A wheel turns because of its encounter with the surface of the road; spinning in the air it goes nowhere. Rubbing two sticks together produces heat and light; one stick alone is just a stick. In both cases, it is friction that produces movement, action, effect. Challenging the widespread view that globalization invariably signifies a “clash” of cultures, anthropologist Anna Tsing here develops friction in its place as a metaphor for the diverse and conflicting social interactions that make up our contemporary world.

She focuses on one particular “zone of awkward engagement”–the rainforests of Indonesia–where in the 1980s and the 1990s capitalist interests increasingly reshaped the landscape not so much through corporate design as through awkward chains of legal and illegal entrepreneurs that wrested the land from previous claimants, creating resources for distant markets.
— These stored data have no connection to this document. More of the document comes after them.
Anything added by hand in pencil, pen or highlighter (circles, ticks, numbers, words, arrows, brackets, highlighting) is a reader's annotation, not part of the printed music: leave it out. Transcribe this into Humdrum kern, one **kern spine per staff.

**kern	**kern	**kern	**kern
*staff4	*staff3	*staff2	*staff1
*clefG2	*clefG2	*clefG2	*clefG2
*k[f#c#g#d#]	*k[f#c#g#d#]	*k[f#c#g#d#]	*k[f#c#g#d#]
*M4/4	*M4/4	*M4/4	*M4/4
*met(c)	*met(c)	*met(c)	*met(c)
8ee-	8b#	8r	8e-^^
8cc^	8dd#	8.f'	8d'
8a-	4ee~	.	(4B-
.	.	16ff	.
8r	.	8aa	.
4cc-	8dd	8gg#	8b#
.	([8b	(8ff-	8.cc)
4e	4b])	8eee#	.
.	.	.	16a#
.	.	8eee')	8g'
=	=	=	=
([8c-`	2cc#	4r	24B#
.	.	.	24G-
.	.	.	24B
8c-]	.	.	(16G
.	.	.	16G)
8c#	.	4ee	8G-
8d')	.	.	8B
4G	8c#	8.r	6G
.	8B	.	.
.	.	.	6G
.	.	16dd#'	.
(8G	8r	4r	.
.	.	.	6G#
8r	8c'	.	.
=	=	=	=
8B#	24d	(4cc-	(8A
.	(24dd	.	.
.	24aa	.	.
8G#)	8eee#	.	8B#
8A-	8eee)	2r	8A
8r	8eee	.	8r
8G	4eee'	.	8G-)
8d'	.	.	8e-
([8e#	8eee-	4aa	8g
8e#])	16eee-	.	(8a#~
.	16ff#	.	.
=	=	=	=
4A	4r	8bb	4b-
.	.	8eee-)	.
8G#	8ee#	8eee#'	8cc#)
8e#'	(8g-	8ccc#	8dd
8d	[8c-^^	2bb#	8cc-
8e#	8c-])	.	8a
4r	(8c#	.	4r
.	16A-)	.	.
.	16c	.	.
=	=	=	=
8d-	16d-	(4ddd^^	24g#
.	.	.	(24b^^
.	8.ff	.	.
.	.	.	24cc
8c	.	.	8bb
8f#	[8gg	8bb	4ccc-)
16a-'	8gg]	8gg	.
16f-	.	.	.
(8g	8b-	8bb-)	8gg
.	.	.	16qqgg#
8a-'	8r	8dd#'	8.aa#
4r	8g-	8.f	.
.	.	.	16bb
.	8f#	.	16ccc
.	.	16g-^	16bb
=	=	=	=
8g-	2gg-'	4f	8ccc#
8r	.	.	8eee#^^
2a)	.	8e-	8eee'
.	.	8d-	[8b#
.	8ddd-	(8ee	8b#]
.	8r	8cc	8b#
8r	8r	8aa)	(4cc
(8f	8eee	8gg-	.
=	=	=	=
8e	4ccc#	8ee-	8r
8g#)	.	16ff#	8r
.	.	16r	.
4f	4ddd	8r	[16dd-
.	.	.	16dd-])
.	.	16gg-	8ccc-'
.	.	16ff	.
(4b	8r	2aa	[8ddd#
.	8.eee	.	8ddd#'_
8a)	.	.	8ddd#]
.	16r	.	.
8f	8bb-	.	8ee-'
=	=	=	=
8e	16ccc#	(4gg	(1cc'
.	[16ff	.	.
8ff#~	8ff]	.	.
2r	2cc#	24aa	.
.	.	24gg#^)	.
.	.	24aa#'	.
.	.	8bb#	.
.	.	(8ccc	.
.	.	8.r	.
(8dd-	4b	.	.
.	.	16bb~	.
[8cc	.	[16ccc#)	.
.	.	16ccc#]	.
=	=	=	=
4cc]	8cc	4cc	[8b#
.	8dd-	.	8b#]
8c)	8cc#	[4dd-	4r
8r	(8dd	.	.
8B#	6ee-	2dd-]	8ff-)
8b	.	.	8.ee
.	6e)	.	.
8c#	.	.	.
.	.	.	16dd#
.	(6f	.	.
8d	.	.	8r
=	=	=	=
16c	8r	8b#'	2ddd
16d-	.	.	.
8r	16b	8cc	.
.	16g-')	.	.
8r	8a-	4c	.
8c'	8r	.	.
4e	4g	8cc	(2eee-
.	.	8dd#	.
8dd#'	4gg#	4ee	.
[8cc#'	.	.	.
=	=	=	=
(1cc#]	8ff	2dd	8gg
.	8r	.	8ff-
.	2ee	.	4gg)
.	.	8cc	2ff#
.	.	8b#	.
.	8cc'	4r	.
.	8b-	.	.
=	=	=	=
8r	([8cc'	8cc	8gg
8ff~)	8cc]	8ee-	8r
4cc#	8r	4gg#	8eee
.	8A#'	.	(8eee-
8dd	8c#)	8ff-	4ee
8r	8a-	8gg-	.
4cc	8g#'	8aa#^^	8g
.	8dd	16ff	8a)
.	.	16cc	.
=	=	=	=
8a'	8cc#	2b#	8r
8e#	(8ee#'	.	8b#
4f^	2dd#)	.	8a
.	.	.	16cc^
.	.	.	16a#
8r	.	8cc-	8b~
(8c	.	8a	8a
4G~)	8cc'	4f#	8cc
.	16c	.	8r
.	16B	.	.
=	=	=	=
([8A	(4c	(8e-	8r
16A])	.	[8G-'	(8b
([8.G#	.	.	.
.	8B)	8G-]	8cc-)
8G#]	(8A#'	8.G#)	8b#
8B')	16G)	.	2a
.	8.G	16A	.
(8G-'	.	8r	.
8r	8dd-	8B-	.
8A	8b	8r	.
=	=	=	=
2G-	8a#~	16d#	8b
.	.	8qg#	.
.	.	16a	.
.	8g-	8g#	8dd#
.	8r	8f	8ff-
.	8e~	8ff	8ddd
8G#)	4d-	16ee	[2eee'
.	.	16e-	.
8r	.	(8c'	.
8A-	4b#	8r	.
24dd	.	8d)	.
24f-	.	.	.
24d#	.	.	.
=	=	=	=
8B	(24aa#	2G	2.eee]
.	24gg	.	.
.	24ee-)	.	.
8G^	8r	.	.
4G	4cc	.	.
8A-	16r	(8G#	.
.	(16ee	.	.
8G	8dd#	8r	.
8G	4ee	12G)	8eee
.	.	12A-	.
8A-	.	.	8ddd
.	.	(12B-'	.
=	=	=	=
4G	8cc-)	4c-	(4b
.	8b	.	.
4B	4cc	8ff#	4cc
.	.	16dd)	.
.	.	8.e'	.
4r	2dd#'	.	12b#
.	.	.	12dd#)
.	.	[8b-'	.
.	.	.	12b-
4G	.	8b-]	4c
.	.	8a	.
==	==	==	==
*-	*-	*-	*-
In response, environmental movements arose to defend the rainforests and the communities of people who live in them. Not confined to a village, a province, or a nation, the social drama of the Indonesian rainforest includes local and national environmentalists, international science, North American investors, advocates for Brazilian rubber tappers, UN funding agencies, mountaineers, village elders, and urban students, among others–all combining in unpredictable, messy misunderstandings, but misunderstandings that sometimes work out.

Providing a portfolio of methods to study global interconnections, Tsing shows how curious and creative cultural differences are in the grip of worldly encounter, and how much is overlooked in contemporary theories of the global.